## [What to produce]
Pull out every line below containing the word "sont".
Start of Data extracts
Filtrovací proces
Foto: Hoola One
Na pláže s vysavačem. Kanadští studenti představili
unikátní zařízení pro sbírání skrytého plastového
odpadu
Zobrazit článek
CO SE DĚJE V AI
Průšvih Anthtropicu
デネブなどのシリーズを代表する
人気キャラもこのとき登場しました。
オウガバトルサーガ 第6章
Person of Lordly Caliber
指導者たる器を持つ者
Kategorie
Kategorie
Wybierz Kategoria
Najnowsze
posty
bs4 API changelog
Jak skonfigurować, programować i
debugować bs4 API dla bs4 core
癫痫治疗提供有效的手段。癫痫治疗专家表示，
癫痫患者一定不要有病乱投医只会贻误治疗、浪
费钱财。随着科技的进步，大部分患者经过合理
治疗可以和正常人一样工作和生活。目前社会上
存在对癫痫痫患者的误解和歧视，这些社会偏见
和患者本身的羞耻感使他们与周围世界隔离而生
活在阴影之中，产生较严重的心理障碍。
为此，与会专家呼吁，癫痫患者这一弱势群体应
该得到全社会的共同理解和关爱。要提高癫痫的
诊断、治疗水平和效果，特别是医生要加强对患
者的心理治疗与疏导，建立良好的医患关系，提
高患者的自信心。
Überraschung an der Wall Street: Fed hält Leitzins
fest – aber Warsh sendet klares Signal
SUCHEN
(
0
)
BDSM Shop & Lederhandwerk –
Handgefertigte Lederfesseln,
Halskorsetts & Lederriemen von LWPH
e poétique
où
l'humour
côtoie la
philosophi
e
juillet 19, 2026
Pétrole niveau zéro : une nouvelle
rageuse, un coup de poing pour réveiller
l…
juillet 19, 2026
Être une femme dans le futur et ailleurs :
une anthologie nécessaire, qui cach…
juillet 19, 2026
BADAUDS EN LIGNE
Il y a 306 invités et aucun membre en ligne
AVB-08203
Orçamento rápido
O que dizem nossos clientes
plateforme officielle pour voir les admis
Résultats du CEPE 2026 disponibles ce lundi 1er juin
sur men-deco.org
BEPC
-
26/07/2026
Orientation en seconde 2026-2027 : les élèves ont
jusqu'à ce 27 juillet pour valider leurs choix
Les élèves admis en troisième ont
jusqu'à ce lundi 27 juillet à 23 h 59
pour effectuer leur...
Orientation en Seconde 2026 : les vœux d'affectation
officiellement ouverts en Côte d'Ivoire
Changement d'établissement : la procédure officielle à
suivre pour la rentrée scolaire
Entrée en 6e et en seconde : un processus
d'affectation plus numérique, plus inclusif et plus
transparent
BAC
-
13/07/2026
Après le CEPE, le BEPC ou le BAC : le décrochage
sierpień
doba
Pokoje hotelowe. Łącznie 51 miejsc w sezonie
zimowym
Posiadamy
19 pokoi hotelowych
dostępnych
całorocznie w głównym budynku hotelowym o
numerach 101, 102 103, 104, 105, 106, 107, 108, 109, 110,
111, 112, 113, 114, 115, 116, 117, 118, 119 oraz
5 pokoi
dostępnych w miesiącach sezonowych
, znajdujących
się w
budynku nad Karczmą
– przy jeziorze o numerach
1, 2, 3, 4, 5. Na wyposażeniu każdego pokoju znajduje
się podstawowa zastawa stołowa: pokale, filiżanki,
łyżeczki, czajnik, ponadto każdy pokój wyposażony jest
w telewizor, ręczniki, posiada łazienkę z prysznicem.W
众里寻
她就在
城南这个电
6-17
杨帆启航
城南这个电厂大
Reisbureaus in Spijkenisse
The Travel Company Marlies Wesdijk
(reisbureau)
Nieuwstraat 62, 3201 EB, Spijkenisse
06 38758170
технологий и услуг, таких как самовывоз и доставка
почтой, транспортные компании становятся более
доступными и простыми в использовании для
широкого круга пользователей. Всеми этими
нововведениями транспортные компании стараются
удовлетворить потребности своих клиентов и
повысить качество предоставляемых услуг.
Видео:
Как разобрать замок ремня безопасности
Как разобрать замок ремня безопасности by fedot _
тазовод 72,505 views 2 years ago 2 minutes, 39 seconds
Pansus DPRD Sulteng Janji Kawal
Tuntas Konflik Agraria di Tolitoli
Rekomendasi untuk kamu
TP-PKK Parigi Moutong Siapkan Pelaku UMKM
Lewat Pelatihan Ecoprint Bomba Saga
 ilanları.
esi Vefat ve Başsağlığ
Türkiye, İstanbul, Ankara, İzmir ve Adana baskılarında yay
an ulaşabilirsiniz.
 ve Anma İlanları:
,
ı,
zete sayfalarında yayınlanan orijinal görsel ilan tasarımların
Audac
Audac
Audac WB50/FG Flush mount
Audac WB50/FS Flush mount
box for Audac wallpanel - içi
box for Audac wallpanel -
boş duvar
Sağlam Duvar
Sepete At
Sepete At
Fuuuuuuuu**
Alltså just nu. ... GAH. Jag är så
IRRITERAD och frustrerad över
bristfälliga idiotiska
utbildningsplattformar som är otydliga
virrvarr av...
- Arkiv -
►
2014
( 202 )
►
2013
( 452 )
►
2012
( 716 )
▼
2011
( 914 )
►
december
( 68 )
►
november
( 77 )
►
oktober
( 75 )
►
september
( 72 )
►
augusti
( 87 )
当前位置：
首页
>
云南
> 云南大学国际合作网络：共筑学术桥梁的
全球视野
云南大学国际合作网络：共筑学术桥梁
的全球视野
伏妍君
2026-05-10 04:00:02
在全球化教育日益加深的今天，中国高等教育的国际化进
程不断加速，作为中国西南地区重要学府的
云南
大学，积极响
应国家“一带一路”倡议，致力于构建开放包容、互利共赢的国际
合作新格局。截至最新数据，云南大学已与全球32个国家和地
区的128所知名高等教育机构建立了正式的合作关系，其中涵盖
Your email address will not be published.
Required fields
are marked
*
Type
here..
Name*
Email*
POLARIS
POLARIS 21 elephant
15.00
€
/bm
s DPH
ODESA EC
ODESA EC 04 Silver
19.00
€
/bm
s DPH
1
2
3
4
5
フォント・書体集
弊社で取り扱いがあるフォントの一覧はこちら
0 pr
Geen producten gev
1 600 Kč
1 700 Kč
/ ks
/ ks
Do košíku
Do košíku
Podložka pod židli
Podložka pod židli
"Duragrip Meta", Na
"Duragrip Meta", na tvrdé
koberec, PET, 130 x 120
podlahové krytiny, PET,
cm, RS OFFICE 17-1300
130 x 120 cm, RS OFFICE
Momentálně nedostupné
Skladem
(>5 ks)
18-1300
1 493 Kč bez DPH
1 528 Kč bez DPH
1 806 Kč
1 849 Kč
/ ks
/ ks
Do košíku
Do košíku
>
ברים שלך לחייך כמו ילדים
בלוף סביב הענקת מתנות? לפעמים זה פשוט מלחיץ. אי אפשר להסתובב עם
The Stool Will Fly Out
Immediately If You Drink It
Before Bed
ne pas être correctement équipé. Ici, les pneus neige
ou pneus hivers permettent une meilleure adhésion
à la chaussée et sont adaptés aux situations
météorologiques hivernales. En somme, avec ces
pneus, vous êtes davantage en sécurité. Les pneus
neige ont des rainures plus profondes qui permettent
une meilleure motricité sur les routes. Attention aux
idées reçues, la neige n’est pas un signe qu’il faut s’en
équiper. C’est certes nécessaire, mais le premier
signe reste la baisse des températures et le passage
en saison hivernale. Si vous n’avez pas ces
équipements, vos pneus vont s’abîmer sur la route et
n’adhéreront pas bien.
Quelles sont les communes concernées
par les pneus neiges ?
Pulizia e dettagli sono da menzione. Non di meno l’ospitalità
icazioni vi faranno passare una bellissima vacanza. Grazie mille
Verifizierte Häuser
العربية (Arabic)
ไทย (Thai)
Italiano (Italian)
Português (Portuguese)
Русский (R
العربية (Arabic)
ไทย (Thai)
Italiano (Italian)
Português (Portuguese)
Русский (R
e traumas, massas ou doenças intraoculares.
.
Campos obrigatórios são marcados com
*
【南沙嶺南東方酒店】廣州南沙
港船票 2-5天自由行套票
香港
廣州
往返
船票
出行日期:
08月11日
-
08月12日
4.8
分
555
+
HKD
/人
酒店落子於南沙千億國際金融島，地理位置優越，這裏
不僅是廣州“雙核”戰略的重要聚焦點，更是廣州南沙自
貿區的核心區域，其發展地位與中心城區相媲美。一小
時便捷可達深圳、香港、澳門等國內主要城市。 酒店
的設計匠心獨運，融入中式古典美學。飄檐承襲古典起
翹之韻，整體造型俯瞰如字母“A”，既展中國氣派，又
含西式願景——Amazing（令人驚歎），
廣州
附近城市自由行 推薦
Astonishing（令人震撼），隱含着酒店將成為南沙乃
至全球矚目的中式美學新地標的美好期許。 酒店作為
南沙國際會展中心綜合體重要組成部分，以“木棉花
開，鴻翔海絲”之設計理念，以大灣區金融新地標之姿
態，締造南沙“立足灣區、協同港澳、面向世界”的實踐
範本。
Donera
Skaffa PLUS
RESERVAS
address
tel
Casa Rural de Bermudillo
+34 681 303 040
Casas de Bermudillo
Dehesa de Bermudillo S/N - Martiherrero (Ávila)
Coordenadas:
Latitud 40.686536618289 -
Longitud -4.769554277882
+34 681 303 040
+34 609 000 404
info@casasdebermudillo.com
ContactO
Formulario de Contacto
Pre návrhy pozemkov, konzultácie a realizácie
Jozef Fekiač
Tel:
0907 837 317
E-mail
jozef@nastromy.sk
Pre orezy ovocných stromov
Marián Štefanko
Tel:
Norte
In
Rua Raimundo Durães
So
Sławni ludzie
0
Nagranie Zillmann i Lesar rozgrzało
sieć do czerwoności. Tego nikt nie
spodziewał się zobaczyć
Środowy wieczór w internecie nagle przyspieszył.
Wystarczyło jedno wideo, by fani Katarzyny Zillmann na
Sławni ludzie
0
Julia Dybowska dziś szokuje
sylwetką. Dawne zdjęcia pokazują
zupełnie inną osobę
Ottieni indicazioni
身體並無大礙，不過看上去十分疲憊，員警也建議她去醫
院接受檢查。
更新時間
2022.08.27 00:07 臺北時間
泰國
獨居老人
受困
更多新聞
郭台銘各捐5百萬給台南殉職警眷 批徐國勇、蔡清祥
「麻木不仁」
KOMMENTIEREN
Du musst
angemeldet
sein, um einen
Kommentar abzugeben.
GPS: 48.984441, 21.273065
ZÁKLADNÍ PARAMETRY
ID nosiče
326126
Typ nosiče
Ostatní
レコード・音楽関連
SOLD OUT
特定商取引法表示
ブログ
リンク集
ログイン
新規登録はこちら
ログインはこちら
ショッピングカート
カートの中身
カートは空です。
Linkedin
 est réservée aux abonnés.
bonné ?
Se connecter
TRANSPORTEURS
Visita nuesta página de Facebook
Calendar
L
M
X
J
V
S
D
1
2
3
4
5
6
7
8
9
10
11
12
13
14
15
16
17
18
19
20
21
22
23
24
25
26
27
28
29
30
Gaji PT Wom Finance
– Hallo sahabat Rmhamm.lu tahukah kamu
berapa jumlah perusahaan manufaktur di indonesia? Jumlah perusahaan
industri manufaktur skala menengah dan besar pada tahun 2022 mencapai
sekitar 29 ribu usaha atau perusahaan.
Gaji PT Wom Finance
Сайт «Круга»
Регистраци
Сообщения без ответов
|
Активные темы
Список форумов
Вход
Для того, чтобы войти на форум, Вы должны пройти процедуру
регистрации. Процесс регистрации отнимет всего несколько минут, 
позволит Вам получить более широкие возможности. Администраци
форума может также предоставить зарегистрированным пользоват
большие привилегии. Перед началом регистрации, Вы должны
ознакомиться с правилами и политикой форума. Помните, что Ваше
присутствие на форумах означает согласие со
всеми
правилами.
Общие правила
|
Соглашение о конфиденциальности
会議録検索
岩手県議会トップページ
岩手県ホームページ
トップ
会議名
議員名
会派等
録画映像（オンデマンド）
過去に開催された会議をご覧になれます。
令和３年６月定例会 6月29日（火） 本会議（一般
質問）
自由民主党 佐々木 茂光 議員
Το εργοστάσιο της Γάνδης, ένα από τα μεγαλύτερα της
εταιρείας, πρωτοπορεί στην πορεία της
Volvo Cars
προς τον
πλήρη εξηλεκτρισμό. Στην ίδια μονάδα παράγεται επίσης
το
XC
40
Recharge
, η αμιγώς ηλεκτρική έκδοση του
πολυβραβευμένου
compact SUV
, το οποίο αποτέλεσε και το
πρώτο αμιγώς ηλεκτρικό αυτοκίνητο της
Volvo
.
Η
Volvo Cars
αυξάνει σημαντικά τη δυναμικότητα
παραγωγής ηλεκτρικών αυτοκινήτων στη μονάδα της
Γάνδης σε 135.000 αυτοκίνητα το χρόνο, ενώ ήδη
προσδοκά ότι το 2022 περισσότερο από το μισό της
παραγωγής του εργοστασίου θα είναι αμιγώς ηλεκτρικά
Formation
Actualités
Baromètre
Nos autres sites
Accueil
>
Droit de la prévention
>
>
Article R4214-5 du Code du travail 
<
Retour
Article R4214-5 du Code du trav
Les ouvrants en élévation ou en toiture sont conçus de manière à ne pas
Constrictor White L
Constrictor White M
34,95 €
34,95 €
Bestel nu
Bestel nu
End of Data extracts
## [Written solution]
à la chaussée et sont adaptés aux situations
Quelles sont les communes concernées
Les ouvrants en élévation ou en toiture sont conçus de manière à ne pas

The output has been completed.